Nas experiências territoriais com apoio do poder público, Flores (2006) estabelece três formas de ação:

a) Apresentar o objetivo de valorizar determinado produto no mercado, através de instrumentos institucionais.

b) Fortalecer estratégias e ações de desenvolvimento territorial sustentável. c) Pensar à luz dos espaços sub-regionais as experiências associadas às áreas de parques florestais ou áreas de preservação de patrimônio histórico- cultural.

A identificação da existência de um desenvolvimento territorial pode ser vista pela verificação de duas formas de apreensão do território. A primeira apreensão seria o “território dado”, constituído a partir de um processo “de cima para baixo”, obedecendo as decisões político-administrativas impostas e definidas por agentes externos ao território, caracterizando-se assim por uma identificação técnica e de caráter exógeno. A segunda apreensão seria o “território construído”, marcado por um processo que acontece de “baixo para cima”, definido pela participação de atores locais e representativos no sentido da expressiva participação.

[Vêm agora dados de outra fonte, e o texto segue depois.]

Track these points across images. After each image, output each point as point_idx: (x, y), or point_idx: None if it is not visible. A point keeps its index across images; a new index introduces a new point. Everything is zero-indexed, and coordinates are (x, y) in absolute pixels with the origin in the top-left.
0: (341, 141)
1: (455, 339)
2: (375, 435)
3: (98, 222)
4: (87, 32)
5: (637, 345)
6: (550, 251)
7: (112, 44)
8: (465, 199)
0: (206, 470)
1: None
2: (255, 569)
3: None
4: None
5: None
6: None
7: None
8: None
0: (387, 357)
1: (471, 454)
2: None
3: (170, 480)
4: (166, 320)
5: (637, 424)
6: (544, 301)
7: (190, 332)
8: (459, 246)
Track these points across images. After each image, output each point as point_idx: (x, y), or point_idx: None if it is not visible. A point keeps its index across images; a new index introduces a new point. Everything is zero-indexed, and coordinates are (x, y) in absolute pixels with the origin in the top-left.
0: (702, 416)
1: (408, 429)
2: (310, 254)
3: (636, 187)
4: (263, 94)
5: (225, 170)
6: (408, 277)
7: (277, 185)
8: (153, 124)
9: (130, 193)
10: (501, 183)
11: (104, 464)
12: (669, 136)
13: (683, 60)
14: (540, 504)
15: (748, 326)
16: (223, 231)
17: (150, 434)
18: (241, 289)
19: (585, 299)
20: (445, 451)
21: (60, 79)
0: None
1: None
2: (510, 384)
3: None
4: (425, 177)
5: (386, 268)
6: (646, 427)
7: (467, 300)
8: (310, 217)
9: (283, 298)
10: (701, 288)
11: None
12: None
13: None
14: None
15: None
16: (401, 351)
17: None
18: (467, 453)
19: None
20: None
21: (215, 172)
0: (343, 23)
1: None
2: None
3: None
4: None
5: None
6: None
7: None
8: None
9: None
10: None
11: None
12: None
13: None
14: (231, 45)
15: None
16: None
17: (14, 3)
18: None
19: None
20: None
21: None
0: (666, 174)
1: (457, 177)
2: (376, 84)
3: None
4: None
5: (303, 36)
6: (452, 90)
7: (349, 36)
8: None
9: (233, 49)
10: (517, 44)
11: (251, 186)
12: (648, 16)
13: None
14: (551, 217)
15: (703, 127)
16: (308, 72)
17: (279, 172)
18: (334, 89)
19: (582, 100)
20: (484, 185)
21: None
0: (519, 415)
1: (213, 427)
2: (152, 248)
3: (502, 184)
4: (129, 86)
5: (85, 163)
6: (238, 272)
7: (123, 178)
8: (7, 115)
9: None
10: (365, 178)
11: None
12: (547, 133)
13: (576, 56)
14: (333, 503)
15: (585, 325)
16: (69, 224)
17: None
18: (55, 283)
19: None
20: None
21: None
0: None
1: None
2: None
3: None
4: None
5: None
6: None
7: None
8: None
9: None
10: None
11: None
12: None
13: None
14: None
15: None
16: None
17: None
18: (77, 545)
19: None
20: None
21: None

É dessa forma que as trajetórias mencionadas serão alvo de caminhos que conduzem às políticas públicas e aos investimentos privados, visando o desenvolvimento em bases territoriais, intervindo com programas e projetos que possam alavancar as dinâmicas dos territórios em situação social grave, em relação às desigualdades sociais e à pobreza. É necessário que sejam inseridos novos arranjos institucionais em espaços de concertação e coordenação entre distintos atores e políticas no território, fortalecendo e criando novas alianças territoriais que de fato venham a mudar a realidade social na cidade e no campo.